Event-related potential amplitudes were analyzed by pooling the values of neighboring electrodes within regions of interest (ROIs), identified on the basis of the scalp topography. Thus, the amplitude and slope of the CNV were analyzed in ROIs overlying the left and right premotor cortex (C3/4, FC3/4, FCC3 h/4 h, FCC5 h/6 h). The slope of the CNV was derived from the mean amplitudes measured between 600–700 and 1400–1500 ms (short SOA condition), and from the mean amplitudes measured between 600–700 and 1900–2000 ms (long SOA condition). Analyses on the slope of the CNV in deviant trials included additional ROIs overlying the centroparietal cortex (Pz, POz, PPO1 h, PPO2 h), and left and right occipitotemporal cortex (PO7/8, P7/8, POO9 h/10 h, PPO9 h/10 h). Here, slopes were quantified by fitting a linear regression line to data points between 1600 and 1800 ms.

For the analysis of event-related changes in spectral power, epochs were further processed to obtain temporal spectral evolution (TSE) waveforms (Salmelin and Hari, 1994). To generate TSE waveforms, the individual epochs were first bandpass filtered for frequency bands of interest using Butterworth zero phase-shift filters (24 dB/octave). The filtered epochs were then rectified before averaging to prevent phase cancellation. The resulting averaged waveforms represent the time-varying magnitude of activity in the selected frequency band.
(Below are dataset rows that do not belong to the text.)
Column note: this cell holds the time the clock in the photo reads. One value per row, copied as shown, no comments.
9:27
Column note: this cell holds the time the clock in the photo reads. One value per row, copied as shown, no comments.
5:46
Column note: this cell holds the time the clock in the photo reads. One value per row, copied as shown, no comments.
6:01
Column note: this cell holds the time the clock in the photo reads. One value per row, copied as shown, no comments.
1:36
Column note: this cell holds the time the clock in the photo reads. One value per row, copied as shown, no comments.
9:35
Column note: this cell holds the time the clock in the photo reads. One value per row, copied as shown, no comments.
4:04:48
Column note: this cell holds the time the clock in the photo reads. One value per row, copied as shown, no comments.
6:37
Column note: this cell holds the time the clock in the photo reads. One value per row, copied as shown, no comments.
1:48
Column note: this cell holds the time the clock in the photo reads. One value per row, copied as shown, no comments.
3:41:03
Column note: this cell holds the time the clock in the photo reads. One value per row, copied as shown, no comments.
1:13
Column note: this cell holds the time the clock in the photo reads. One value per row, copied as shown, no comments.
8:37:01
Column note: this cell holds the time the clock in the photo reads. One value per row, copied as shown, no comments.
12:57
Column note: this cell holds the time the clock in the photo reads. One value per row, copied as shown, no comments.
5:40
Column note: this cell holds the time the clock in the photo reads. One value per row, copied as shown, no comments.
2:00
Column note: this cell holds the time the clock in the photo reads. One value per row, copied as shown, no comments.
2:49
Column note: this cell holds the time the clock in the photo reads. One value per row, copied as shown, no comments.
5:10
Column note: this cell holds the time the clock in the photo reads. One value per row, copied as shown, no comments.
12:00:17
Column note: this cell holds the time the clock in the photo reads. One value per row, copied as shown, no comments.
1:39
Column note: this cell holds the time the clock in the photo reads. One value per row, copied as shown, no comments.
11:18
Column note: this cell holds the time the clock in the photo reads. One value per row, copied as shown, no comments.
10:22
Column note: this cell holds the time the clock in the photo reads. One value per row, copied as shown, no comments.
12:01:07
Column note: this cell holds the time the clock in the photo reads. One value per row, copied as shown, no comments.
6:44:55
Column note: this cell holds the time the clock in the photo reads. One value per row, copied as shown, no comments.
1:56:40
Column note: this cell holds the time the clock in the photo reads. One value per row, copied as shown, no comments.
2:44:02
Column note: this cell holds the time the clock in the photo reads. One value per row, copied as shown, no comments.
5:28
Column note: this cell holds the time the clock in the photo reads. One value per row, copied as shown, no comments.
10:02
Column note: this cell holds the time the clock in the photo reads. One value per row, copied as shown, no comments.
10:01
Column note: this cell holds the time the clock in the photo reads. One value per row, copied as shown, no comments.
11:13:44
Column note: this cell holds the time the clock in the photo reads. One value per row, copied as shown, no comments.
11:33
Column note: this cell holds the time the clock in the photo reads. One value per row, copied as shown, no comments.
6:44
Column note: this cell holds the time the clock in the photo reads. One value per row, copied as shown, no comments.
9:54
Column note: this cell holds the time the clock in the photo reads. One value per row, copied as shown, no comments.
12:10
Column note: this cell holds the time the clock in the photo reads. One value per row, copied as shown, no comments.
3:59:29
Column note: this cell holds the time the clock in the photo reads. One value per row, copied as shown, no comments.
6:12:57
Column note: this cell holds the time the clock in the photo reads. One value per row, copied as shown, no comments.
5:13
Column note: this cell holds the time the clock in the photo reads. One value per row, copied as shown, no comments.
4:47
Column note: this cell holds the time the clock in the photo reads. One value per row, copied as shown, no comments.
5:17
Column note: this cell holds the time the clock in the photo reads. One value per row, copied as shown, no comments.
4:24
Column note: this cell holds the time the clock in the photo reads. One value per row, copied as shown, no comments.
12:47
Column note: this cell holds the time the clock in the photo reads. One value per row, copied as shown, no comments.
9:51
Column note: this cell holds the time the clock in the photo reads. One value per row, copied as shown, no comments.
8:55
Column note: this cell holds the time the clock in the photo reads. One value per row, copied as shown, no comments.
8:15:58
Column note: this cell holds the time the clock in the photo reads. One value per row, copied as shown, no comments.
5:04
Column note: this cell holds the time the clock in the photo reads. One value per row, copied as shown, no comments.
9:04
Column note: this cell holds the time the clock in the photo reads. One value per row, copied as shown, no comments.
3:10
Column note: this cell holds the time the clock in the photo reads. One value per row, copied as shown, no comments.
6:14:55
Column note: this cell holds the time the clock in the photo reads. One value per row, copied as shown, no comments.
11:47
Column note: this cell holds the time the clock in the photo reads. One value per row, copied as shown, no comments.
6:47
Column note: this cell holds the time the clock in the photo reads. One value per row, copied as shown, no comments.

This report will refer only to findings in the α band (8–12 Hz) TSE waveforms that discriminated between the processing of short and long deviant SOAs.

In addition to the TSE analysis, a more comprehensive analysis of event-related spectral perturbations was performed using BESA. After segmentation and artifact correction, each single trial was transformed in the time-frequency domain using complex demodulation set to a frequency resolution of 1 Hz and temporal resolution of 50 ms in the frequency range 2–50 Hz. Time-frequency representations per channel and subject were created by averaging spectral density amplitude over trials. Individual subject and grand average representations for short and long SOA conditions revealed a pronounced modulation of β activity in the intertrial interval. The β activity modulation was first analyzed at the sensor level and then localized using a beamformer analysis. The BESA beamformer is a modified version of the linearly constrained minimum variance vector beamformer in the time-frequency domain as described by Gross et al. (2001). The beamformer operator is computed using the cross-spectral density matrix (the time-frequency equivalent of the data covariance matrix) computed from the single-trial data. This allows one to image evoked as well as induced oscillatory activity in a user-defined time-frequency range, where time is taken relative to a triggered event. In beamforming analyses, the whole brain is scanned voxel by voxel. The activity at each voxel is computed by applying a spatial filter to the data. The time course of β modulation was analyzed using an ROI analysis and compared in time windows 850–1150 and 1150–1450 ms poststimulus against a 300 ms prestimulus baseline. Two ROIs were defined in left and right motor cortex, respectively, each including the voxels within a 10 mm radius of the grand average activation maxima in the contralateral and ipsilateral motor cortex.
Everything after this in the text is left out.